The various aspects of the present invention can be practiced alone or in combination with one or more of the other aspects, as will be appreciated by those skilled in the relevant arts. The various aspects of the invention can optionally be provided in combination with one or more of the optional features of the other aspects of the invention. Also, optional features described in relation to one embodiment can typically be combined alone or together with other features in different embodiments of the invention. Various embodiments and aspects of the invention will now be described in detail with reference to the accompanying figures. Still other aspects, features, and advantages of the present invention are readily apparent from the entire description thereof, including the figures, which illustrates a number of exemplary embodiments and aspects and implementations. The invention is also capable of other and different embodiments and aspects, and its several details can be modified in various respects, all without departing from the spirit and scope of the present invention. Accordingly, the drawings and descriptions are to be regarded as illustrative in nature, and not as restrictive. Furthermore, the terminology and phraseology used herein is solely used for descriptive purposes and should not be construed as limiting in scope. Language such as "including", "comprising", "having", "containing" or "involving" and variations thereof, is intended to be broad and encompass the subject matter listed thereafter, equivalents, and additional subject matter not recited, and is not intended to exclude other additives, components, integers or steps. Likewise, the term "comprising" is considered synonymous with the terms "including" or "containing" for applicable legal purposes. Any discussion of documents, acts, materials, devices, articles and the like is included in the specification solely for the purpose of providing a context for the present invention. It is not suggested or represented that any or all of these matters formed part of the prior art base or were common general knowledge in the field relevant to the present invention.

In this disclosure, whenever a composition, an element or a group of elements is preceded with the transitional phrase "comprising", it is understood that we also contemplate the same composition, element or group of elements with transitional phrases "consisting essentially of, "consisting", "selected from the group of consisting of, "including", or "is" preceding the recitation of the composition, element or group of elements and vice versa.

All numerical values in this disclosure are understood as being modified by "about". All singular forms of elements, or any other components described herein are understood to include plural forms thereof and vice versa.

In the accompanying drawings :-

Fig 1 is a side view of a drill string tubular component in accordance with the invention;

Fig 2 is an enlarged side view of Fig 1;

Figs 3a-h are sectional views through lines C-C, D-D, E-E, F-F, G-G-, H-H-. J-J- and K-K respectively of Fig 2;

Fig 4 is a side view similar to Fig 1, but of the drill string tubular component turned through 60 degrees;

Figs 5, 6, and 7 are perspective views of axial and radial impeller collars of the Fig 1 tubular component;

Fig 8 is a side perspective view of the Fig 1 tubular component being used in a drill string to mobilise cuttings in a wellbore;

Fig 9 is an end view of the Fig 8 arrangement;

Fig 10 is a perspective view from the other side of the Fig 8 arrangement showing the fluid flow; and Fig 11 is a close up view of the Fig 10 arrangement.

Referring now to the drawings, a drill string tubular member comprises a central tubular T having downhole and up-hole ends (see Fig. 1), and at those ends, typically has respective box and pin connectors for connection into a drill string. Typically the tubular is provided in a bottom hole assembly (BHA) adjacent to the drill bit, and the tubular T can optionally be heavy weight drill collar or heavy weight drill pipe, known for such uses. The box and pin connectors at the ends of the tubular T typically have a larger outer diameter than the nominal outer diameter of the tubular T in between the two ends. In the example shown, the nominal outer diameter of the central section of the tubular T is typically 5-7/8". The tubular T typically comprises 5-7/8" Heavyweight Drill Pipe.

Data provided –
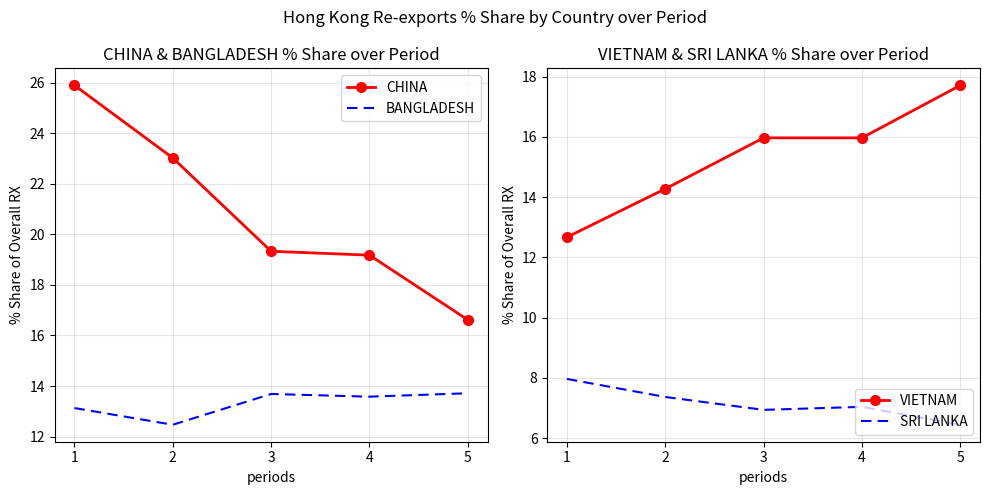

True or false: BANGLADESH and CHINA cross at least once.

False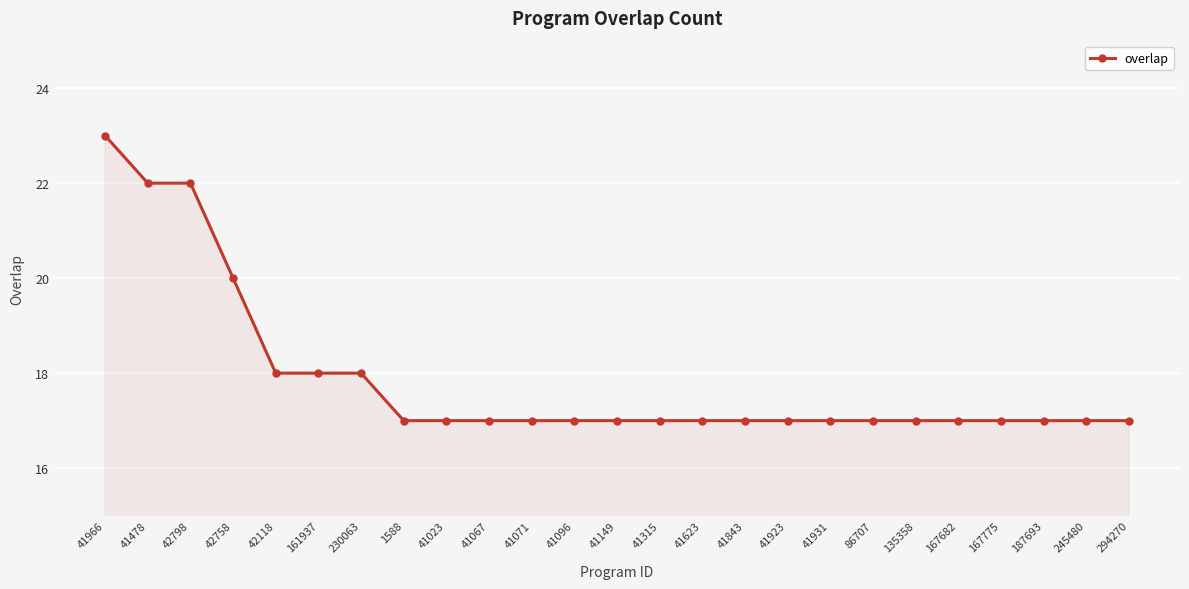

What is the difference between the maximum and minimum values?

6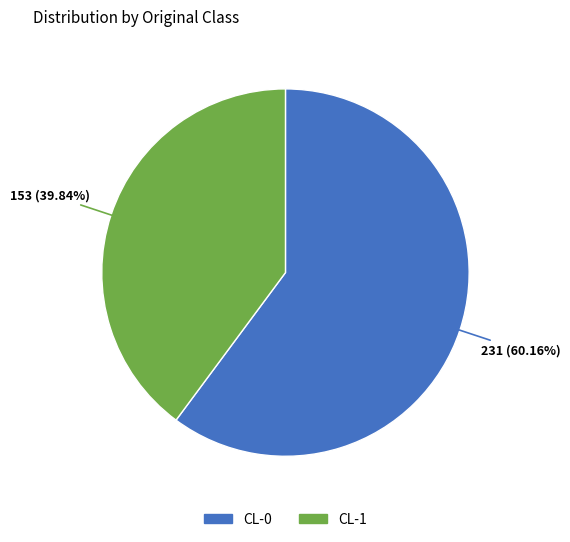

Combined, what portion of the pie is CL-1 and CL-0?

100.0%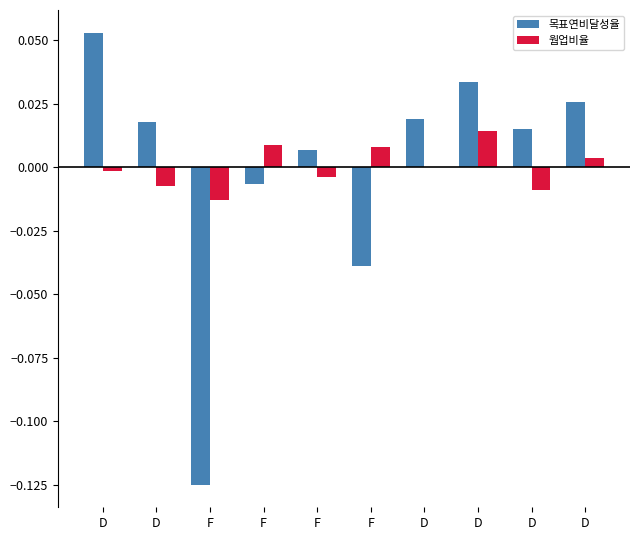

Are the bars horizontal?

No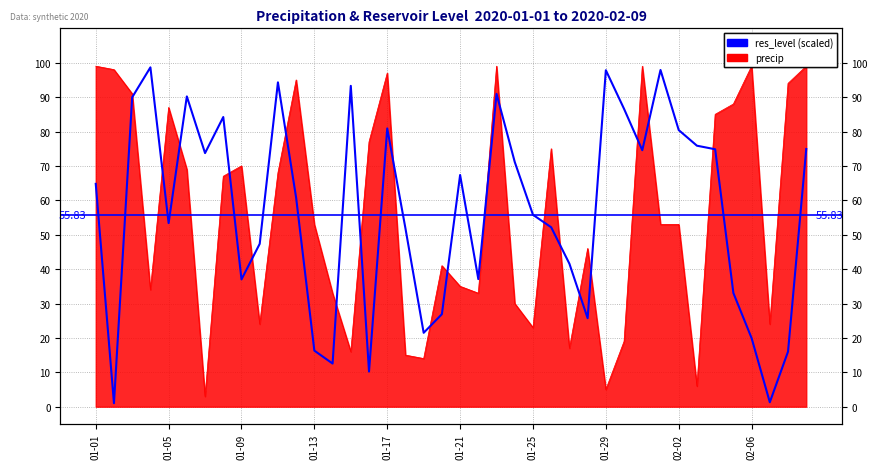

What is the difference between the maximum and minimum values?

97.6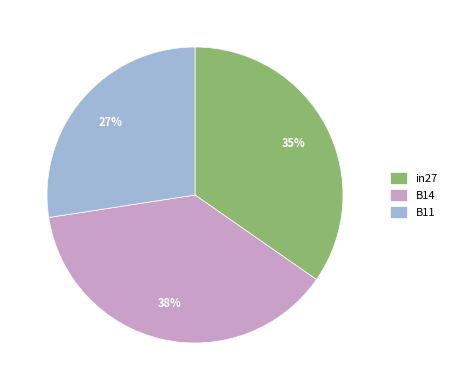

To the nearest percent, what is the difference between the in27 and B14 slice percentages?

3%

...

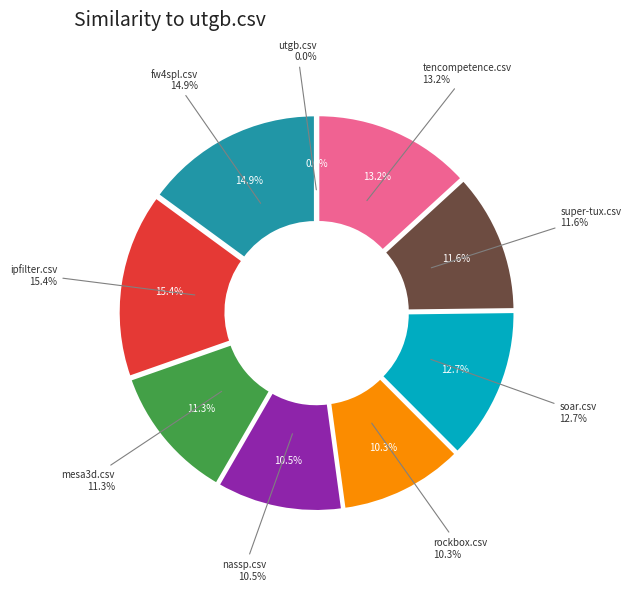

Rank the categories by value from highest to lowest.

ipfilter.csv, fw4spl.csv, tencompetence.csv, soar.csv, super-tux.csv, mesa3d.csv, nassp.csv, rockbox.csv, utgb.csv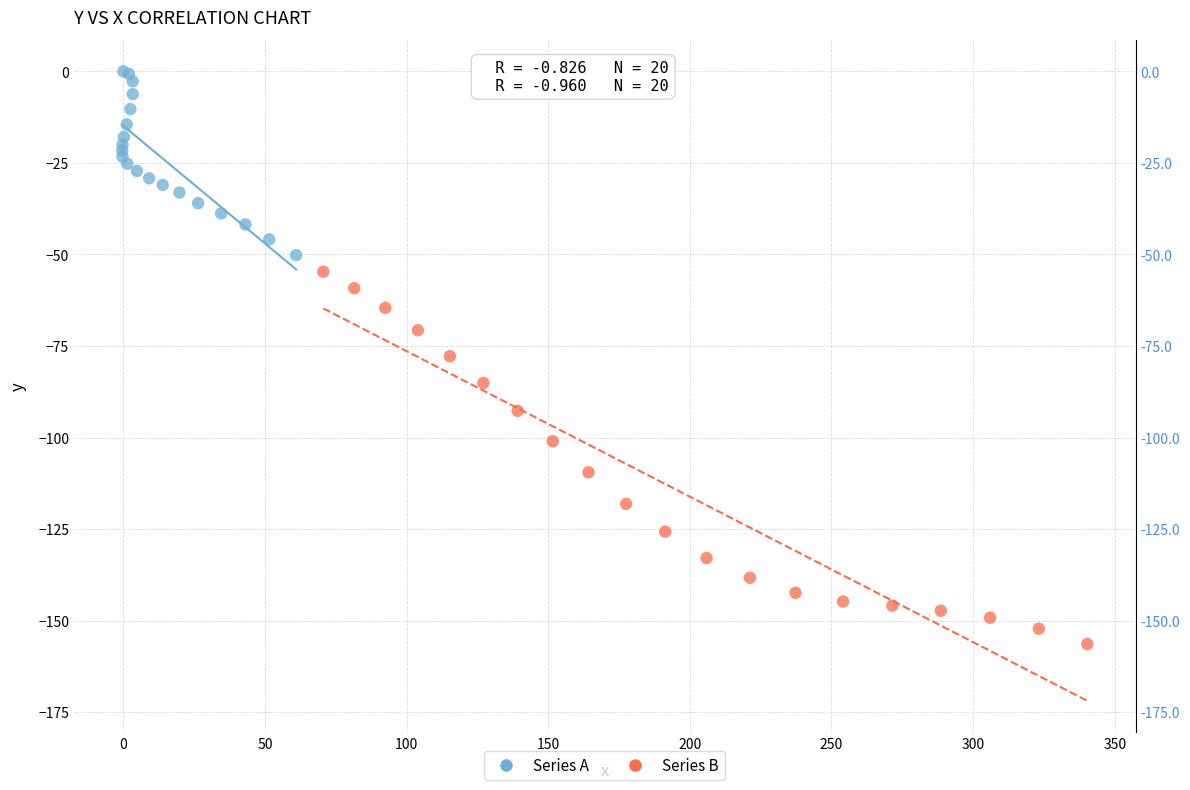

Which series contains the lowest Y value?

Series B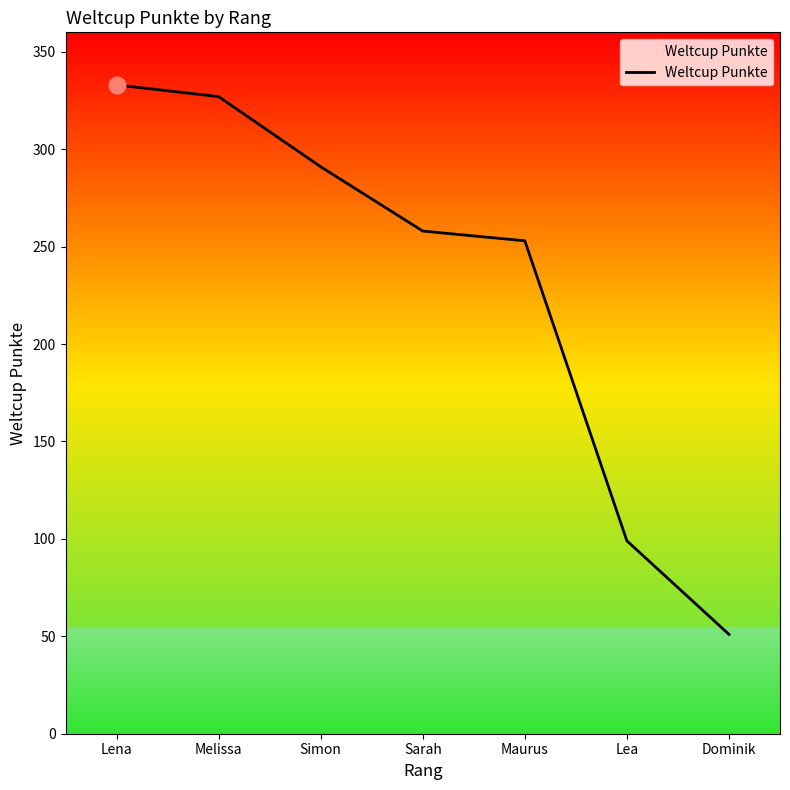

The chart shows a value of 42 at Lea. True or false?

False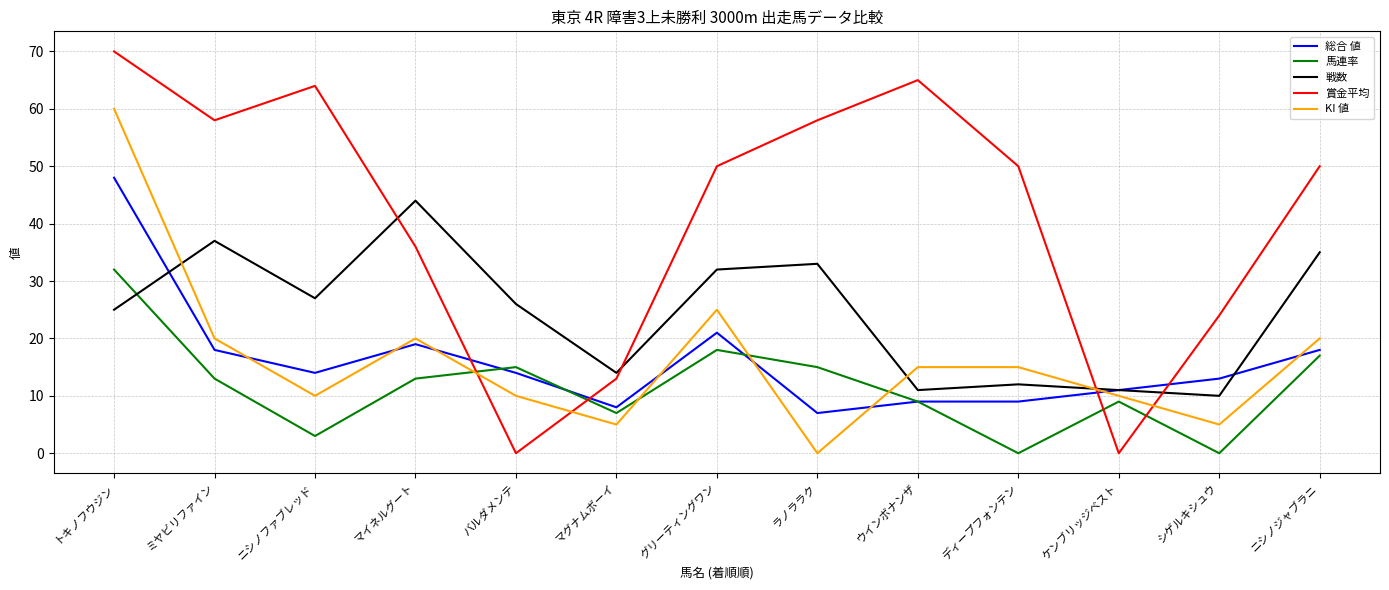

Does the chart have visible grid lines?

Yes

Work request –
Quote the drill string passage above from "In this disclosure, whenever" up to and including "thereof and vice versa.".

Solution for this task –
In this disclosure, whenever a composition, an element or a group of elements is preceded with the transitional phrase "comprising", it is understood that we also contemplate the same composition, element or group of elements with transitional phrases "consisting essentially of, "consisting", "selected from the group of consisting of, "including", or "is" preceding the recitation of the composition, element or group of elements and vice versa.

All numerical values in this disclosure are understood as being modified by "about". All singular forms of elements, or any other components described herein are understood to include plural forms thereof and vice versa.